Buchmesse-Veranstaltungen

Maßarbeit am Text

13. Oktober 2011
Redaktion Börsenblatt
Wenn in der improvisierten „Robert Johnson Bar“ Coctails kredenzt werden, die schon mal „Zeit ohne Ende“ heißen, will keiner nach Hause. Mit einer tollen Ausstellung unter dem Titel „Double Intensity“ würdigt das Museum für Angewandte Kunst Frankfurt (MAK) das 30jährige Bestehen des Verlags Brinkmann & Bose.
„Wer ins Museum kommt, der ist doch tot?“ Die Befürchtung Erich Brinkmanns, der vor 30 Jahren zusammen mit seinem Freiburger Kommilitonen Günter Karl Bose in Berlin einen Verlag gründete, der heute als Meilenstein in der Kombination von herausragender Typografie und kulturell prägenden Texten gilt, darf als komplett unbegründet betrachtet werden. Im Gegenteil: Brinkmann & Bose (der, nachdem sich Günter Bose seit 1995 auf seine Typo-Professur in Leipzig konzentriert, durch die Zusammenarbeit zwischen Erich Brinkmann und Rike Felka geprägt wird) ist höchst lebendig.

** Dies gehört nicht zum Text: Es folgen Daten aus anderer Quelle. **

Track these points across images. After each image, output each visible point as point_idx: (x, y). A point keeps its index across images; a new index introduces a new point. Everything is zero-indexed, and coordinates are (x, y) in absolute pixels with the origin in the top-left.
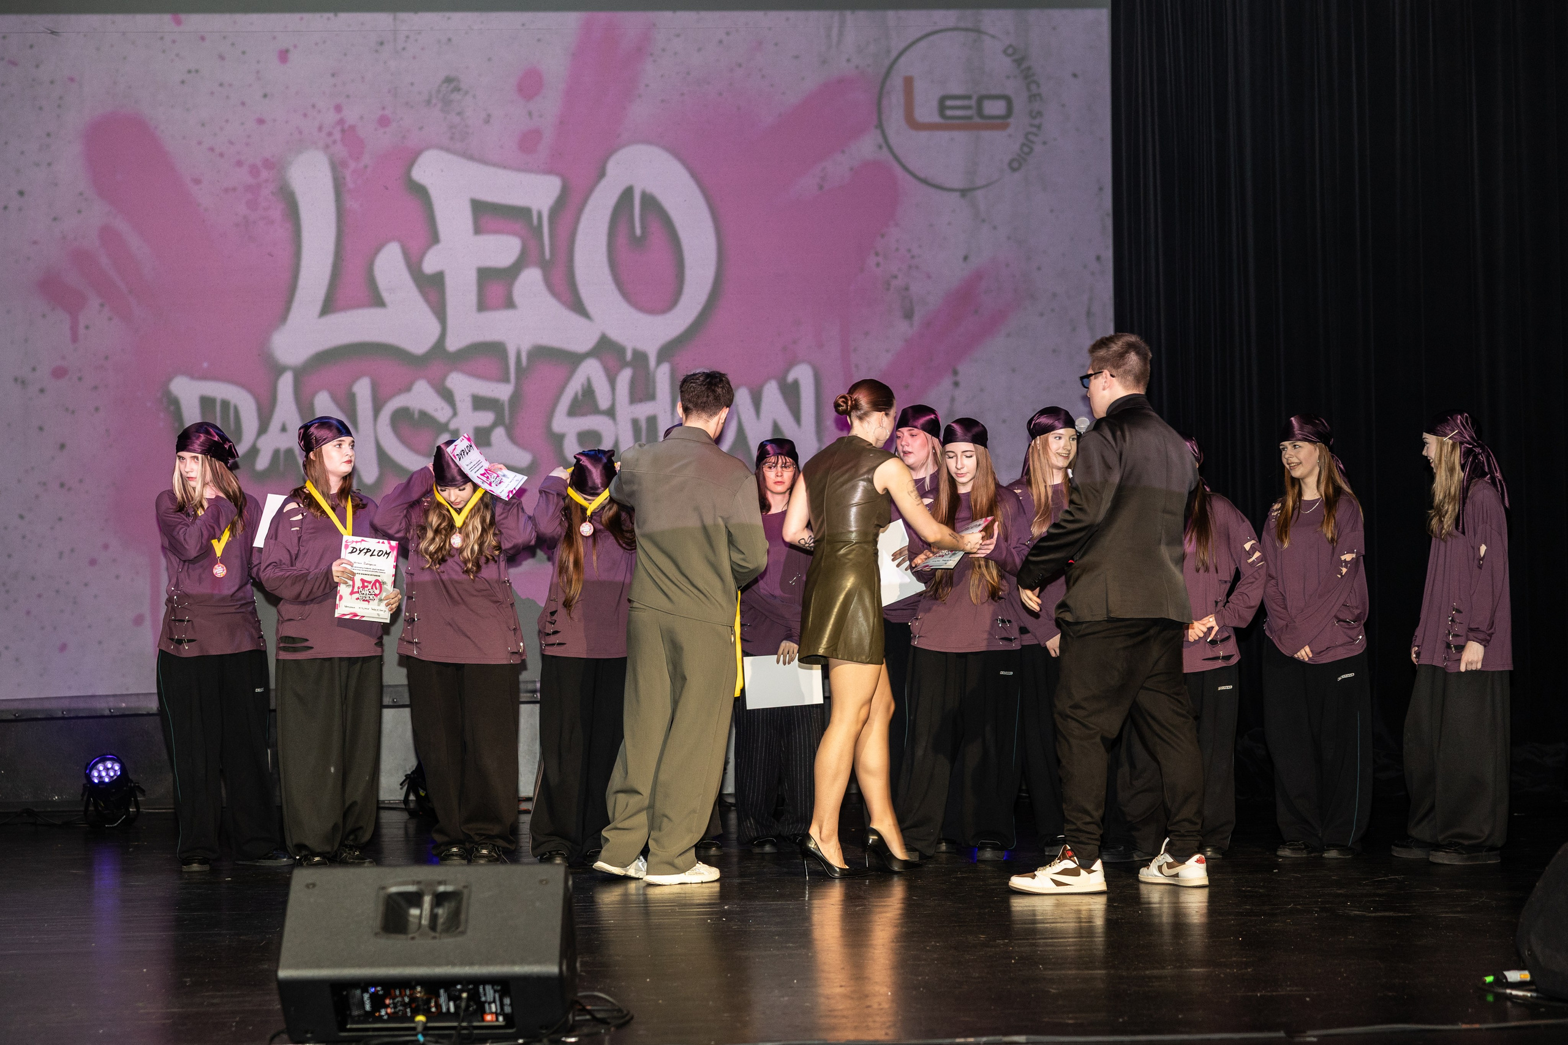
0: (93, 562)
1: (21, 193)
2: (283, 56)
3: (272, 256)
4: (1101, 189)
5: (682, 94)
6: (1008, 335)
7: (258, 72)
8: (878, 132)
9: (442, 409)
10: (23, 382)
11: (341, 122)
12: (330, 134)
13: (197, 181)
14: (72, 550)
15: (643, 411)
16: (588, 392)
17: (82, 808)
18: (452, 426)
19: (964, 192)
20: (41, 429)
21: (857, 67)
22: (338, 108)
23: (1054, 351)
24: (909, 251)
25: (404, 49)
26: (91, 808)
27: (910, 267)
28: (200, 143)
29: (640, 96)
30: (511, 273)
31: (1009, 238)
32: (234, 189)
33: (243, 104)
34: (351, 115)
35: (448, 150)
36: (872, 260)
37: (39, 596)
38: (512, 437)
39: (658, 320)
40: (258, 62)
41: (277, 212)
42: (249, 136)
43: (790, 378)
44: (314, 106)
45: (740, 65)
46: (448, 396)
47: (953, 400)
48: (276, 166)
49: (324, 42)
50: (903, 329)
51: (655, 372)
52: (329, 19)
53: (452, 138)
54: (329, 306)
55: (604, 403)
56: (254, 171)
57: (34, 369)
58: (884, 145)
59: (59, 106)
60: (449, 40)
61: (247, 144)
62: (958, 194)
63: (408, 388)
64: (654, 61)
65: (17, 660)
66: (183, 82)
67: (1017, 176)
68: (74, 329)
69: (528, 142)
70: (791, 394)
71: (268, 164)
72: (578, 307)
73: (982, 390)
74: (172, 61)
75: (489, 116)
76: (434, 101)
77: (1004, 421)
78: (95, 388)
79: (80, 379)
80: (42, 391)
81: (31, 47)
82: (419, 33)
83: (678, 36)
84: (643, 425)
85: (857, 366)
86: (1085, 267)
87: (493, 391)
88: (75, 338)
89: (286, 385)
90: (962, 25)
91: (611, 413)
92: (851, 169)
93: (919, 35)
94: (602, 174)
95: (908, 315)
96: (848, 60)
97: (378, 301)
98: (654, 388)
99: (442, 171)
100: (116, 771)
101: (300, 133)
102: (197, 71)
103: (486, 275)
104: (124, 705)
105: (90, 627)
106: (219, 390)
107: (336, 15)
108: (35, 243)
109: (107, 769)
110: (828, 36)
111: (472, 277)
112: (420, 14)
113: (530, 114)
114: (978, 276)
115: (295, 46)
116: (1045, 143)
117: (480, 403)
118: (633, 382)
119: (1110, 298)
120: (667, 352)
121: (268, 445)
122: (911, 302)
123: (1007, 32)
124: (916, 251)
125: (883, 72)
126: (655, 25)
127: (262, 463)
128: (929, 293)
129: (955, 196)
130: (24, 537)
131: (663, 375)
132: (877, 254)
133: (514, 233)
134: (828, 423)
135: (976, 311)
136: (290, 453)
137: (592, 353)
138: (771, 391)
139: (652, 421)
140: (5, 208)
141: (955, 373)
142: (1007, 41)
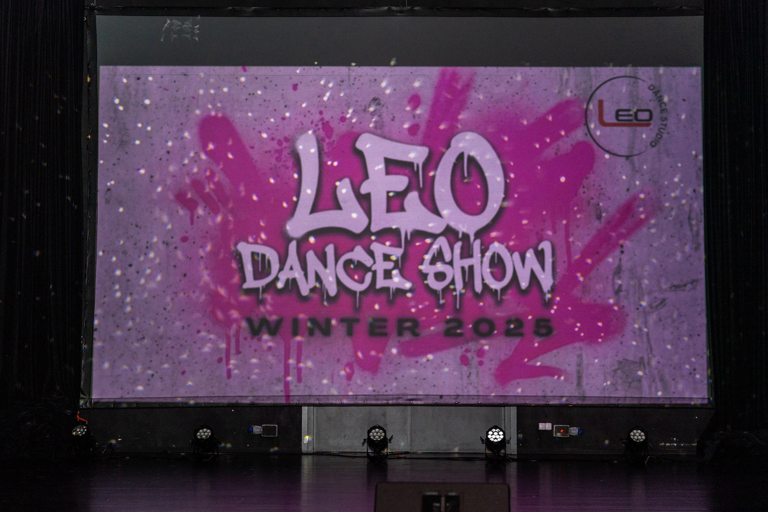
0: (199, 332)
1: (168, 152)
2: (295, 87)
3: (288, 184)
4: (696, 156)
5: (489, 108)
6: (649, 228)
7: (283, 95)
8: (585, 127)
9: (369, 260)
10: (167, 244)
11: (322, 119)
12: (317, 125)
13: (252, 148)
14: (189, 326)
15: (466, 263)
16: (440, 253)
17: (192, 452)
18: (373, 268)
19: (627, 157)
20: (175, 266)
21: (575, 95)
22: (321, 113)
23: (672, 236)
24: (600, 186)
25: (353, 84)
26: (196, 451)
27: (600, 194)
28: (254, 129)
29: (468, 108)
30: (403, 194)
31: (650, 180)
32: (270, 152)
33: (275, 110)
34: (327, 117)
35: (374, 134)
36: (581, 190)
37: (173, 348)
38: (402, 274)
39: (475, 218)
40: (283, 90)
41: (290, 163)
42: (278, 126)
43: (540, 248)
44: (309, 112)
45: (517, 94)
46: (371, 254)
47: (620, 260)
48: (290, 141)
49: (315, 80)
50: (597, 225)
51: (473, 243)
52: (317, 69)
53: (376, 129)
54: (315, 209)
55: (448, 258)
56: (280, 143)
57: (172, 237)
58: (588, 133)
59: (187, 110)
60: (375, 80)
61: (277, 130)
62: (625, 158)
63: (352, 250)
64: (475, 91)
65: (161, 378)
66: (246, 99)
67: (654, 149)
68: (192, 218)
69: (413, 130)
70: (540, 255)
71: (287, 140)
72: (436, 211)
73: (635, 255)
74: (242, 89)
75: (394, 117)
76: (368, 109)
77: (646, 271)
78: (202, 247)
79: (194, 242)
80: (176, 248)
81: (175, 82)
82: (361, 77)
83: (487, 79)
84: (467, 270)
85: (573, 242)
87: (393, 252)
88: (192, 223)
89: (293, 247)
90: (628, 74)
91: (451, 263)
92: (572, 145)
93: (606, 79)
94: (449, 146)
95: (599, 218)
96: (571, 92)
97: (338, 207)
98: (473, 252)
99: (371, 144)
100: (208, 433)
101: (302, 124)
102: (253, 94)
103: (391, 195)
104: (212, 401)
105: (196, 363)
106: (261, 249)
107: (321, 68)
108: (174, 176)
109: (204, 433)
110: (561, 80)
111: (384, 195)
112: (361, 67)
113: (414, 116)
114: (634, 199)
115: (301, 82)
116: (668, 133)
117: (387, 258)
118: (462, 248)
119: (701, 211)
120: (479, 234)
121: (284, 277)
122: (600, 211)
123: (651, 79)
124: (603, 186)
125: (588, 97)
126: (476, 73)
127: (280, 285)
128: (609, 207)
129: (623, 159)
130: (166, 319)
131: (477, 245)
132: (584, 187)
133: (404, 174)
134: (558, 270)
135: (633, 216)
136: (294, 280)
137: (442, 234)
138: (530, 254)
139: (471, 268)
140: (161, 159)
141: (622, 247)
142: (650, 83)
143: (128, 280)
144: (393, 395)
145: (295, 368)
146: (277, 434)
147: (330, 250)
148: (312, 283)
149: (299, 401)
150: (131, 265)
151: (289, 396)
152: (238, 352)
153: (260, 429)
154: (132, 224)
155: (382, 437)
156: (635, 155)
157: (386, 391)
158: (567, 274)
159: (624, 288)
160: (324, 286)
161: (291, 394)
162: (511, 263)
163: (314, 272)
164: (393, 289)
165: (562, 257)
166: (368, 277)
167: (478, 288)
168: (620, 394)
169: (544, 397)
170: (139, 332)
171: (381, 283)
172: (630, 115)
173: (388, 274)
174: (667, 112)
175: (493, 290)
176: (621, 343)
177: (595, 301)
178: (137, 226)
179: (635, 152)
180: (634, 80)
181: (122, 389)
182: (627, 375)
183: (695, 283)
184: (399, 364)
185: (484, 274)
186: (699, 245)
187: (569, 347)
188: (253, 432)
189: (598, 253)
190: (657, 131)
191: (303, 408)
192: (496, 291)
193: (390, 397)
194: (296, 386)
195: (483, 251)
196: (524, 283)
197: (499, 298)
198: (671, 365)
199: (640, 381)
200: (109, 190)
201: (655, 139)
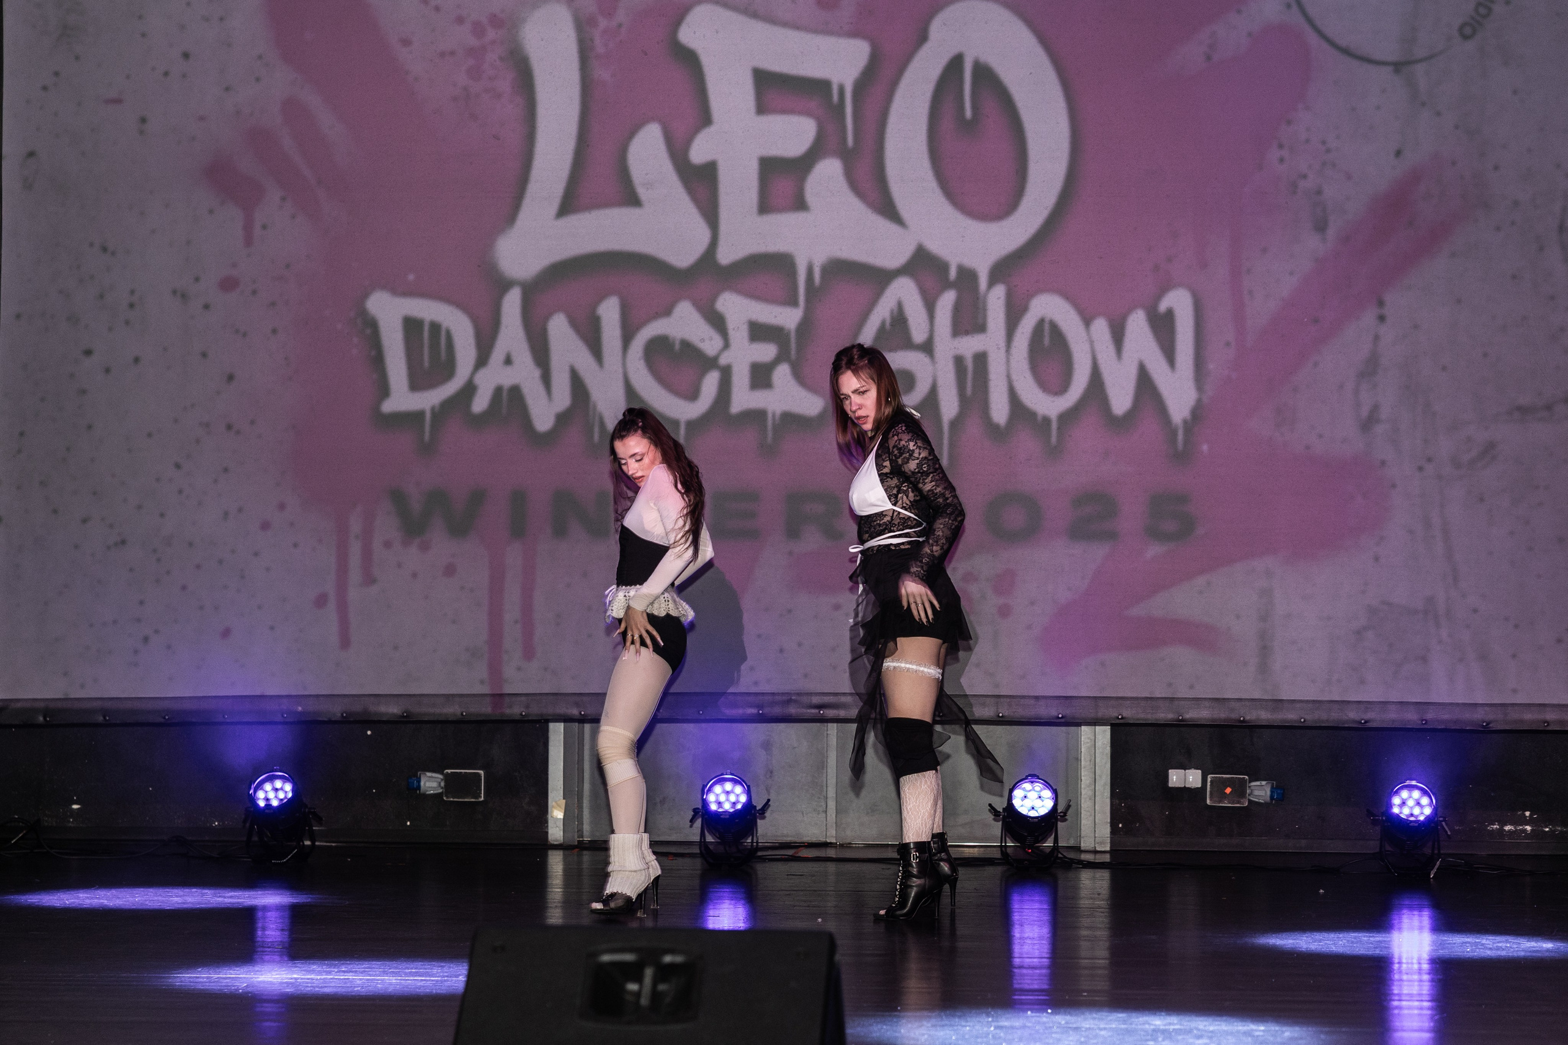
0: (265, 526)
1: (186, 56)
3: (499, 139)
6: (1453, 256)
9: (711, 339)
10: (183, 296)
13: (406, 42)
14: (240, 510)
15: (969, 345)
16: (899, 319)
17: (245, 839)
18: (723, 361)
19: (1398, 67)
20: (204, 355)
23: (1514, 277)
24: (1324, 143)
26: (255, 838)
27: (1324, 164)
30: (803, 165)
31: (1457, 127)
32: (452, 53)
35: (725, 5)
36: (1274, 155)
37: (198, 567)
38: (799, 376)
39: (992, 229)
41: (505, 83)
43: (1163, 307)
46: (718, 322)
47: (1376, 338)
48: (506, 24)
50: (1313, 245)
51: (986, 295)
54: (569, 205)
55: (919, 335)
56: (478, 30)
57: (197, 279)
62: (1390, 69)
63: (667, 312)
67: (1469, 45)
68: (248, 228)
70: (1163, 327)
71: (496, 21)
72: (887, 209)
73: (1416, 327)
77: (1444, 368)
78: (273, 304)
79: (254, 292)
80: (206, 307)
84: (969, 364)
85: (1250, 292)
87: (776, 317)
88: (248, 241)
89: (512, 303)
91: (928, 348)
92: (1250, 34)
94: (923, 38)
95: (1321, 227)
97: (632, 199)
98: (985, 317)
99: (717, 32)
100: (286, 792)
103: (770, 167)
104: (300, 709)
105: (259, 607)
106: (429, 310)
108: (202, 118)
109: (276, 790)
111: (752, 170)
114: (1415, 177)
116: (1507, 3)
117: (759, 332)
118: (957, 309)
120: (1001, 271)
121: (488, 381)
122: (1325, 210)
124: (1334, 144)
127: (480, 403)
128: (1347, 198)
129: (1386, 72)
130: (180, 492)
131: (996, 300)
132: (1281, 146)
133: (807, 113)
134: (1211, 366)
135: (1411, 223)
136: (516, 393)
137: (906, 270)
138: (1137, 324)
139: (981, 359)
140: (166, 74)
141: (1381, 303)
143: (84, 392)
144: (773, 694)
145: (516, 622)
146: (482, 795)
147: (610, 312)
148: (563, 398)
149: (527, 707)
150: (88, 353)
151: (501, 695)
152: (369, 580)
153: (440, 780)
154: (91, 245)
155: (739, 806)
156: (1418, 61)
157: (756, 683)
158: (1234, 376)
159: (1385, 414)
160: (595, 407)
161: (508, 689)
162: (1086, 347)
163: (567, 369)
164: (774, 415)
165: (1222, 332)
166: (710, 383)
167: (1000, 411)
168: (1372, 693)
169: (1172, 699)
170: (111, 526)
171: (743, 398)
173: (761, 376)
175: (1039, 418)
176: (1377, 559)
177: (1308, 447)
178: (104, 249)
179: (1420, 53)
181: (65, 674)
182: (1391, 645)
184: (790, 611)
185: (1014, 377)
187: (1238, 570)
188: (419, 787)
189: (1316, 321)
191: (552, 725)
192: (1047, 420)
193: (766, 698)
194: (519, 669)
195: (1014, 314)
196: (1121, 400)
197: (1054, 439)
198: (1507, 619)
199: (1424, 659)
200: (31, 154)
201: (1473, 18)
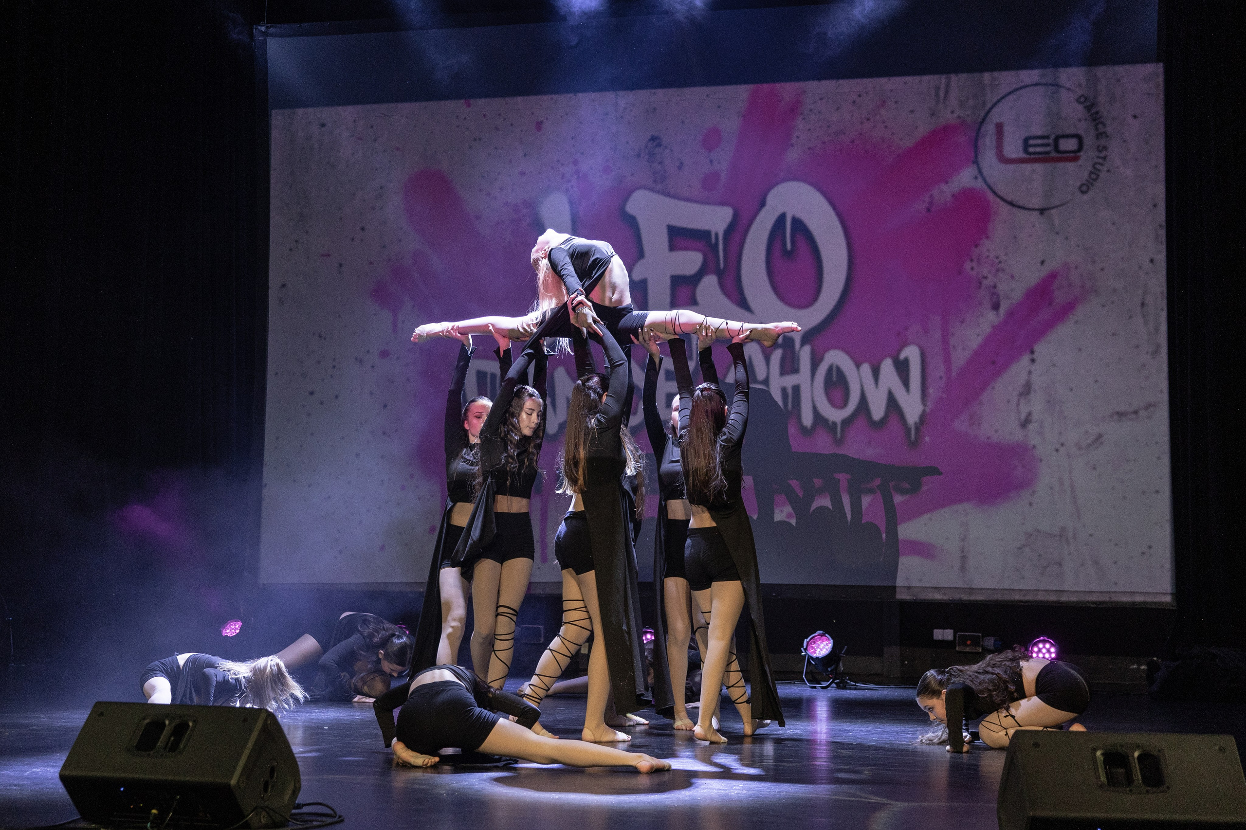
0: (403, 488)
1: (363, 229)
2: (540, 126)
4: (1155, 206)
5: (824, 143)
6: (1076, 322)
7: (521, 138)
8: (975, 166)
10: (361, 361)
11: (577, 172)
12: (570, 181)
13: (479, 217)
14: (390, 479)
15: (789, 381)
19: (1042, 211)
20: (371, 394)
21: (959, 117)
22: (576, 162)
23: (1114, 334)
24: (997, 257)
25: (622, 117)
27: (998, 270)
28: (481, 190)
29: (792, 145)
30: (693, 280)
31: (1078, 246)
32: (503, 222)
33: (510, 161)
34: (584, 167)
35: (652, 190)
36: (968, 265)
37: (368, 511)
39: (804, 313)
40: (522, 131)
42: (514, 185)
43: (902, 356)
44: (558, 161)
45: (868, 119)
47: (1030, 372)
48: (532, 205)
49: (567, 115)
50: (991, 318)
51: (799, 351)
52: (570, 98)
53: (655, 181)
55: (761, 375)
56: (517, 209)
57: (368, 352)
58: (979, 176)
59: (389, 168)
60: (655, 109)
61: (513, 190)
62: (1037, 213)
64: (804, 119)
66: (470, 147)
67: (1085, 197)
68: (395, 324)
69: (709, 182)
70: (902, 368)
71: (526, 204)
72: (744, 304)
73: (1054, 365)
74: (464, 133)
75: (682, 163)
76: (643, 154)
77: (1071, 390)
78: (408, 364)
79: (398, 359)
80: (373, 367)
81: (372, 127)
82: (633, 105)
83: (822, 99)
84: (790, 391)
85: (954, 347)
86: (1140, 268)
88: (395, 331)
90: (1043, 81)
92: (953, 196)
93: (1009, 90)
94: (763, 204)
95: (996, 307)
96: (952, 112)
98: (799, 364)
99: (647, 205)
101: (550, 180)
102: (480, 139)
103: (677, 281)
105: (400, 533)
107: (576, 95)
108: (371, 263)
110: (937, 94)
111: (668, 282)
112: (635, 92)
113: (711, 161)
114: (1053, 276)
115: (547, 119)
116: (1108, 171)
118: (783, 360)
119: (1162, 293)
120: (808, 337)
122: (998, 297)
123: (1080, 85)
124: (1003, 258)
125: (980, 119)
126: (805, 92)
128: (1012, 290)
129: (1035, 214)
130: (358, 470)
131: (805, 355)
132: (972, 260)
133: (697, 249)
134: (931, 391)
135: (1050, 304)
138: (887, 366)
139: (796, 389)
140: (353, 239)
141: (1032, 352)
142: (1080, 92)
143: (309, 416)
146: (542, 639)
149: (543, 590)
150: (312, 393)
154: (314, 334)
156: (1054, 208)
158: (945, 396)
159: (1035, 417)
162: (858, 380)
165: (938, 370)
167: (807, 419)
168: (1029, 584)
169: (909, 588)
170: (322, 489)
172: (1048, 145)
174: (1107, 136)
175: (830, 423)
176: (1031, 504)
177: (988, 438)
178: (321, 336)
179: (1056, 203)
180: (1054, 88)
181: (300, 569)
182: (1040, 556)
183: (1152, 409)
185: (817, 399)
186: (1158, 346)
187: (947, 511)
189: (993, 363)
190: (1089, 168)
192: (834, 424)
195: (815, 363)
196: (878, 411)
197: (839, 435)
198: (1110, 540)
199: (1060, 564)
200: (284, 286)
201: (1087, 181)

Die Ausstellung im MAK sperrt die Bücher nicht nur in Vitrinen, sondern lässt die Besucher tasten, fühlen, riechen, lädt zu Entdeckungen ein. Respekt vor klassischen Buchtraditionen: ja! Aber jenseits bibliophiler Bütten-Seligkeit – da gibt es schon mal Buchumschläge aus Schmirgelpapier oder in Ochsenblut getränktes Einbandmaterial. Und dazu, logisch, nur das Feinste aus Literatur, Philosophie, Kunst, Film, Psychoanalyse oder Mathematik – von Derrida über Tschichold bis zu Friedrich Kittlers „Aufschreibsysteme der Moderne“.  

Luzia Braun, Moderatorin des ZDF-Kulturmagazins „aspekte“ und langjährige Freundin von Erich Brinkmann, würdigte die Leistung der beiden Typo-Gurus und Experimenteure in sehr persönlichen Worten. Und wer am kommenden Buchmesse-Sonntag auf den „Tatort“ verzichtet, kann im MAK zudem Klaus Theweleits Vorträg „Tätowierte Bücher“ erleben. Am Messestand von Brinkmann & Bose (Halle 4.1, F 148) lässt sich die Ausstellung virtuell besuchen – mit einem Katalog, der alle Bücher der letzten 30 Jahre dokumentiert; Verlagsgeschichte und Theoriegeschichte in einem. Im MAK feierte die Holzbuchfraktion gestern Abend ganz praktisch, mit Witz, Selbstironie und 16 Jahre altem Lagavulin. Vielleicht nicht wirklich, wie annonciert, „Das beste Fest zur Buchmesse“. Aber Maßarbeit auch an der Bar.